**Written instruction A:** From the Las Vegas sketching post below, list the manufactured features the writer says were in the hotels and casinos walked through.
**Written instruction B:** In the Las Vegas sketching post below, why does the writer agree with describing Las Vegas as a "Disneyland for adults"?

**Page excerpt:**
— start —

This week the Fabulous Illustrator visited las Vegas for the first time. It was a business trip and yes, I did sleep and no, I did not incure any mob gambling debts. I'd heard it described as a "Disneyland for adults" and I'd have to agree, not only for the anything goes mentality but also for the sheer volume of manufactured reality. I walked through miles of hotel and casino with false sunrises, airbrushed clouds, and engineered rivers. The last night was the best night I had to draw and I wandered through two casinos pausing to sketch and watch. For a place that is basically not a city, there was quite a bit of restless energy. Everywhere, people had somewhere else to be; either a show to get to, dinner, a better section of slots, and most of them were on their cell phones.


I was trying to capture the true ostentatiousness of the place with sketch of a child and her father in a hallway of boutiques.

— end —

**Data supplied:**

— start —

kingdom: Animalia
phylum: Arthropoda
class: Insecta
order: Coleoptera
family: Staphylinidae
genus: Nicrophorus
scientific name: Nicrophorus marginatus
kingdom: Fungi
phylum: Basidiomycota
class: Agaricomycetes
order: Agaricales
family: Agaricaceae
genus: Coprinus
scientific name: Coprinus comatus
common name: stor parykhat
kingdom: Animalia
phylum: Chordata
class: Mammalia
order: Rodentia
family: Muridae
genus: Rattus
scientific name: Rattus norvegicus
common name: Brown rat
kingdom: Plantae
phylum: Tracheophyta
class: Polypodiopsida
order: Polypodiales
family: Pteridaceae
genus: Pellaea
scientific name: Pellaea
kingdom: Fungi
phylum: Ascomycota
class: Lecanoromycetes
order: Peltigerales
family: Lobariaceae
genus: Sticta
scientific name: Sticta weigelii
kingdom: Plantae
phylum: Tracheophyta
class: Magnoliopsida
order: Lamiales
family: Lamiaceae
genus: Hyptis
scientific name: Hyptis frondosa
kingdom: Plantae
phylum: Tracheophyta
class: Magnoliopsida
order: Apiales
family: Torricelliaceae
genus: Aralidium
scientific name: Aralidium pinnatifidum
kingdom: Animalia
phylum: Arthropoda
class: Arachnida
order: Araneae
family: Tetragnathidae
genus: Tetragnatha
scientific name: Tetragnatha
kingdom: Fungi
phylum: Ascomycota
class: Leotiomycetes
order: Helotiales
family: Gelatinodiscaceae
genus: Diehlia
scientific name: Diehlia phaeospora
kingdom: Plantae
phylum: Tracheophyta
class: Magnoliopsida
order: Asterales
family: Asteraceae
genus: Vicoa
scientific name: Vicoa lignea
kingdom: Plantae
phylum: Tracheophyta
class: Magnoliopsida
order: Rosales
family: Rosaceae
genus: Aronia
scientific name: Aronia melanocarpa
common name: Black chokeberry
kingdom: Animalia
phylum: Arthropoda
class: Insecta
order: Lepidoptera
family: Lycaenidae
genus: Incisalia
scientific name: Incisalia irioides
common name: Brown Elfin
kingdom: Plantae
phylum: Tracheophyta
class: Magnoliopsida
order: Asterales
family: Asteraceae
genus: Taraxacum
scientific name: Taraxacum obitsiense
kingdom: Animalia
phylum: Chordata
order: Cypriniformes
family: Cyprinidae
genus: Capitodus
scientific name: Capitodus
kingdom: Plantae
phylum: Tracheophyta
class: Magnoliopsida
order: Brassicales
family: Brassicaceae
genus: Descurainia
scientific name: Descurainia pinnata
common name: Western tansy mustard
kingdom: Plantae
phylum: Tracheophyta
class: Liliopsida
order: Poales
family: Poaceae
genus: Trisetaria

— end —

**Full answer A:** False sunrises, airbrushed clouds, and engineered rivers.

**Full answer B:** The writer agrees because of the city's anything-goes mentality and also because of the sheer volume of manufactured reality found there.